*Texto elegido:*
══════

Puede ser que la poesía sea algo así como un gesto de extrañamiento o de reconexión
con la naturaleza misteriosa de las cosas. La pregunta es si el gesto es voluntario y cuán
dirigido está. La pregunta es si se subraya la rareza o si se deja que el misterio se
pronuncie solo, con toda su invisibilidad, con toda su sutileza y su complejidad, cuando
quiera y como quiera. Una cosa es controlar la forma, el objeto, la palabra, la materia
plástica, y otra cosa es pretender controlar el sentido y los efectos de esa forma. Cuando
vemos algo y decimos “qué raro”, la etiqueta de rareza ya nos protegió del misterio vital
de la experiencia. La propuesta aquí es que la poesía no es algo que se pueda buscar; la
poesía profunda llega desprevenida. Como la vida, la poesía es ingobernable. No tiene
sentido buscarla, ella nos encuentra.

══════

*Datos reunidos:*

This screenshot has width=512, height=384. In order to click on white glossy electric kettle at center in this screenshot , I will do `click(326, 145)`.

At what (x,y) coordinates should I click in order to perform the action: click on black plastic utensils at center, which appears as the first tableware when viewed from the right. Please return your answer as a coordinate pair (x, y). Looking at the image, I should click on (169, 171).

══════

*Por hacer:*
**a.** Devuelve sin cambios el fragmento del texto sobre la poesía que va desde "Puede ser que" hasta "ella nos encuentra.".
**b.** Resume en dos oraciones el texto sobre la poesía.
**c.** Responde en pocas palabras, según el texto sobre la poesía:
(i) ¿Qué cosas nombra como lo que se puede controlar?
(ii) Cuando vemos algo y decimos "qué raro", ¿qué nos protegió del misterio vital de la experiencia?
(iii) ¿Con qué compara la poesía al decir que es ingobernable?

*Soluciones en orden:*
**a.**
Puede ser que la poesía sea algo así como un gesto de extrañamiento o de reconexión
con la naturaleza misteriosa de las cosas. La pregunta es si el gesto es voluntario y cuán
dirigido está. La pregunta es si se subraya la rareza o si se deja que el misterio se
pronuncie solo, con toda su invisibilidad, con toda su sutileza y su complejidad, cuando
quiera y como quiera. Una cosa es controlar la forma, el objeto, la palabra, la materia
plástica, y otra cosa es pretender controlar el sentido y los efectos de esa forma. Cuando
vemos algo y decimos “qué raro”, la etiqueta de rareza ya nos protegió del misterio vital
de la experiencia. La propuesta aquí es que la poesía no es algo que se pueda buscar; la
poesía profunda llega desprevenida. Como la vida, la poesía es ingobernable. No tiene
sentido buscarla, ella nos encuentra.

**b.** El texto plantea que la poesía puede ser un gesto de extrañamiento o de reconexión con la naturaleza misteriosa de las cosas, y separa el control de la forma del intento de controlar su sentido y sus efectos. Propone que la poesía no se puede buscar, porque la poesía profunda llega desprevenida y, como la vida, es ingobernable.

**c.**
(i) La forma, el objeto, la palabra y la materia plástica.
(ii) La etiqueta de rareza.
(iii) Con la vida.